In this study, we employed only logistic regression analysis. Our primary objective was not to achieve accurate diagnostic predictions, but rather to evaluate the influence of individual words on diagnostic outcomes. Although decision trees could also be used to assess the impact of word presence or absence, we chose logistic regression because it is the most conventional method and offers straightforward interpretability. While we are interested in using more advanced models—such as hierarchical models—to examine the relationships between words, the current sample size is insufficient for such approaches. Nevertheless, our findings demonstrate that even a simple logistic regression model can be used effectively to assess the influence of specific words on diagnoses using electronic medical records.

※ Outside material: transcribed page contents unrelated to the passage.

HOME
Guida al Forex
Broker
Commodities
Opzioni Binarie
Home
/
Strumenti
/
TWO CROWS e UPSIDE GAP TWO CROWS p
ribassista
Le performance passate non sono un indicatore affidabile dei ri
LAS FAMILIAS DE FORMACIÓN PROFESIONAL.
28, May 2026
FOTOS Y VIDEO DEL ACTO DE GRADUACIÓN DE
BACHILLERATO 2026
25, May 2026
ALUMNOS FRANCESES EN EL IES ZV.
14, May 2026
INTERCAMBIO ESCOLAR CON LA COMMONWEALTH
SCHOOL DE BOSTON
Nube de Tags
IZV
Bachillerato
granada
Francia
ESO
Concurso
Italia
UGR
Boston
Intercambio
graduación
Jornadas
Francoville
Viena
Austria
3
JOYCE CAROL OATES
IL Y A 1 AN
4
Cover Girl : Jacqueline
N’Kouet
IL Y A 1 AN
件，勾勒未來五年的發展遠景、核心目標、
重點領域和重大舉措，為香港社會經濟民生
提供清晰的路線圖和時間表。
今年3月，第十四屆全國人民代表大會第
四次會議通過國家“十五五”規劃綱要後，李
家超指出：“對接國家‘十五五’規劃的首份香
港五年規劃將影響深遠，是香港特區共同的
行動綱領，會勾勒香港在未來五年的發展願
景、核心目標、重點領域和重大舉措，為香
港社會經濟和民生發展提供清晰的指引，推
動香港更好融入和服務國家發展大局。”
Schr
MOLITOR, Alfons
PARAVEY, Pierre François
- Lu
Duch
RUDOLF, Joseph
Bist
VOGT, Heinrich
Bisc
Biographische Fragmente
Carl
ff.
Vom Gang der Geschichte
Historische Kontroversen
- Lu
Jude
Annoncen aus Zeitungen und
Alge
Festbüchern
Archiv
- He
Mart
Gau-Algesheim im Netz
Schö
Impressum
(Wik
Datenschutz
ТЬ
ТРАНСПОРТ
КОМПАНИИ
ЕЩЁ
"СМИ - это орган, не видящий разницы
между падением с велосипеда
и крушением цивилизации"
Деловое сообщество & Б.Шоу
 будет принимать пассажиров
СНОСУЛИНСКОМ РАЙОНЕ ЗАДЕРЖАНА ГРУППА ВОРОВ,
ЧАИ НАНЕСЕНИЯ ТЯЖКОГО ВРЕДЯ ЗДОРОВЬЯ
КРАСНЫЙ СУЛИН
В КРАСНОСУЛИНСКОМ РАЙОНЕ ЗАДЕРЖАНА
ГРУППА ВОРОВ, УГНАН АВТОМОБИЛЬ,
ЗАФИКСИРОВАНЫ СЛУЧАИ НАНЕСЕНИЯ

Clinicians use EMRs to systematically organise patient information and construct cognitive pathways during documentation and review processes. These pathways facilitate clinical reasoning, enabling informed decision-making regarding diagnosis and treatment planning [
15,
30]. This study aimed to evaluate the impact of individual words in initial EMRs on diagnostic outcomes. A high OR for a term suggested that it was commonly documented by clinicians when considering a particular diagnosis, indicating its importance in confirming the diagnosis. Therefore, this method provides fundamental data to assess reasoning processes, suggesting that even simple techniques such as logistic regression analysis, rather than advanced technologies such as machine learning, are effective in evaluating human cognitive processes.
Limitations
This study had several limitations. First, it was a single-centre study conducted at a university hospital, which may have introduced a data bias due to the high proportion of patients referred from other institutions. Furthermore, the specialty of the physicians who recorded the data was not taken into consideration, and it is possible that the records were made by specialists. Nevertheless, considering the scarcity of studies on this topic, these findings hold significance. Regarding transferability, the methods used in this study are relatively simple, and therefore, with a sufficient sample size, similar analyses could be feasibly conducted at other institutions. In the future, this method could be applied to research in general hospitals and to differences in EMRs according to specialisation. Second, EMRs may not have included all of the information. Information that could be risky to the patient, such as information of patients with post-traumatic stress disorder, is usually not included in the chart [
31]. However, the words headache and dizziness are unlikely to pose a risk to the patient; thus, including them would be acceptable. Third, there is a potential for selection bias. Because the present study employed a logistic regression model to compare two diagnostic groups, the analysis was limited to data from departments that manage both conditions. This approach inevitably reduced the number of eligible patients and may have introduced dependence on documentation practices specific to certain departments. Furthermore, the characteristics of patients in whom both conditions were suspected were not considered. Finally, the words included in the logistic regression analysis were selected based on differences in frequency of occurrence between groups. This selection criterion may have excluded terms that should have been documented in both groups during the diagnosis. In addition, the selection of terms based solely on frequency differences may have excluded rare but clinically significant terms. Given the exploratory nature of this study and its primary aim to identify differences between groups, the evaluation of terms based solely on frequency differences was deemed sufficient. Future studies may ensure that critical words are always included.